Out there in National League land, where the Orrells and Wakefields and Coventrys and Worcesters and Exeters and Plymouths are attempting to develop their sporting businesses, they believe the playing field of professional union to be about as level as the south col of Everest. "One up, one down?" scoffed a long-serving Twickenham committee man from the West Country after the blocking of Rotherham's promotion bid by the board of England Rugby Ltd. "It is more a case of 'us up, you down' in my view. We are now only a tiny step away from a ring-fenced Premiership."
Which is precisely what Rob Andrew, the director of rugby at Newcastle, proposed in the spring of 2000 in his RFU-commissioned blueprint for the future of the game, and what bold strategic thinkers such as Mark Evans of Harlequins argue for to this day. Hundreds, probably thousands, of club loyalists from Tyneside to Cornwall see the failure of Rotherham's application as another brick in the Premiership wall – perhaps the most important brick, given that this one has been cemented in place with the full backing of the RFU hierarchy, including that arch-traditionalist of a chairman, Graeme Cattermole.
But ring-fencing is not on the oval-ball agenda – not yet, at least. The most significant statements at Twickenham on Thursday came from Francis Baron, the chief executive of ERL and the RFU, and Peter Wheeler, the chief executive of Leicester and one of the ERL board members who decided that Rotherham were not Premiership material. Taken together, their words guaranteed a free passage of sorts between the Premiership and National League One until the end of the 2008-09 season.
At the end of next season, ERL will review the promotion-relegation issue, and it is highly likely that the board will scrap one up, one down in favour of a play-off system. "Those are the parameters within which we are operating," Wheeler confirmed. "We either stick with automatic promotion, or we go down the play-off road. We will not even consider anything beyond that, because while some of the most successful sporting competitions in the world are ring-fenced – look at America – our culture and tradition is very different." Baron then confirmed that the decision taken in the summer of 2003 will remain in place until the current agreement between the union and the élite clubs expires in 2009.
A play-off between the bottom Premiership club and the National League champions loads the dice in favour of the former: as the top-flight teams professionalise themselves to an ever greater degree with the help of central funding worth £1.8m a season, the rest are left scrummaging against the dead weight of sporting inequality. Even if a National League side bought Twickenham from the RFU and met all the entry criteria twice over – and there are 54 separate clauses in the relevant document, covering everything from limited liability status to the provision of toilet paper – they would have to produce the performance of a lifetime, probably over two legs, to gain admittance.

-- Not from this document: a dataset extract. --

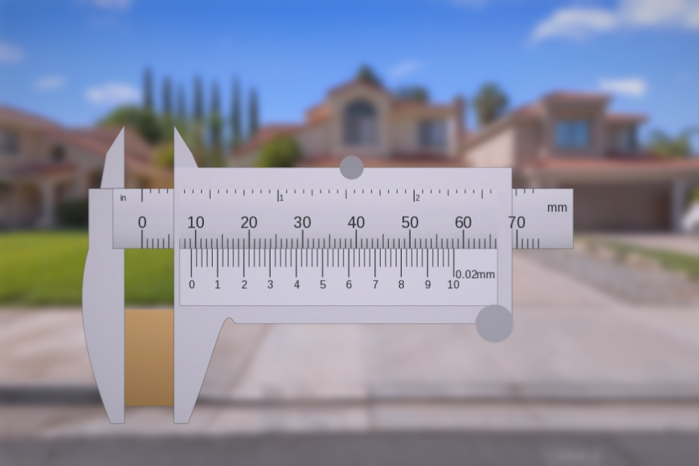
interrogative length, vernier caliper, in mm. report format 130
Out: 9.2
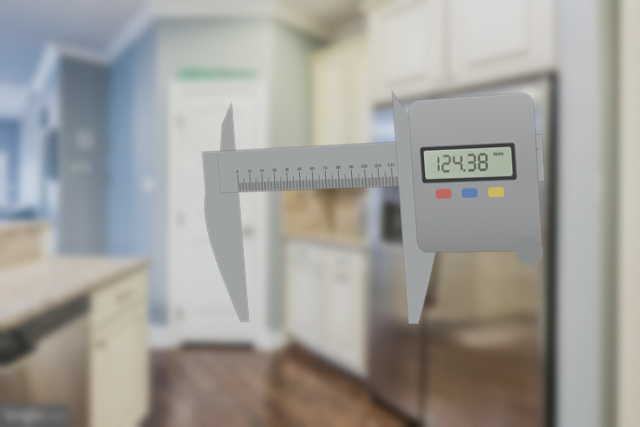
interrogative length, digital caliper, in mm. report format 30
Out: 124.38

Yet there is hope for the great unwashed, albeit distant hope. Some senior figures believe that by 2009, the Premiership will be a 16-team tournament, split into conferences – a system that would establish the end-of-season play-offs as an essential part of the whole, rather than an ugly carbuncle on the backside of the campaign, as it is now. They believe Orrell, driven forward by untold millions from the pocket of the Wigan rugby league owner Dave Whelan, will come up to scratch, and they expect Exeter or Plymouth to establish a much-needed stronghold in the far south-west. They anticipate progress in the Midlands too – Worcester and Coventry have designs on a seat at the top table.

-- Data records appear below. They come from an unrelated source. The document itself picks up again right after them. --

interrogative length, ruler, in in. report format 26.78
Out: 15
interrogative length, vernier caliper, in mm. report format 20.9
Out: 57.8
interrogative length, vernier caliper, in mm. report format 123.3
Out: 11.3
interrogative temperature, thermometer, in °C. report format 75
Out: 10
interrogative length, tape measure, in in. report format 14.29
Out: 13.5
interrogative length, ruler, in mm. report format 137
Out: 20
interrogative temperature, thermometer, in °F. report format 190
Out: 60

"This is a business, and we want to grow the business," said Wheeler. "Despite what people think, we want more Premiership-standard clubs to emerge. The more the merrier, basically. Anything more than a 12-team league would necessitate us going to conferences – the physical nature of rugby means there is a very definite limit to the number of fixtures you can fulfil – but if we ever had 18 or 20 teams of top-flight calibre in this country, it would say a hell of a lot about the strength of our game.
"Next year's National League One will be more competitive than it was this year, as will the Premiership. This says to me that a growing number of teams outside the élite are genuinely serious about seeking Premiership status, that they are attracting the necessary backing and putting in place the right infrastructure in order to progress. When people look closely at our approach to the Rotherham issue, I don't think they will accuse of cynicism. We followed a very clear process and made our decision for the right reasons."
Rotherham's supporters, not to mention tirelessly committed employees like the chief executive Jim Kilfoyle and the player-coach Mike Schmid, are unlikely to accept Wheeler's words at face value, but there is no doubt that the Yorkshire club's promotion bid was hopelessly incompetent, bordering on the spurious. Football, the game of the people, would not have countenanced such an application; neither would cricket, or rugby league, or any other professional team sport. Had Worcester, owners of an excellent facility at Sixways, finished the season as National League champions, Wheeler and company would have struggled to dispute their credentials. Rotherham, by contrast, were a pushover.
The 2002-03 Premiership will be a stronger, more attractive competition for Rotherham's absence – an unpalatable fact, but a fact none the less. Yet their candidacy, however flawed, served a purpose. Bath, Harlequins and Saracens now know what it is to fear for their professional futures, and will sharpen up their acts accordingly. If there is any complacency among the élite in next season's tournament, it will not be found at the Recreation Ground, the Stoop Memorial Ground or Vicarage Road.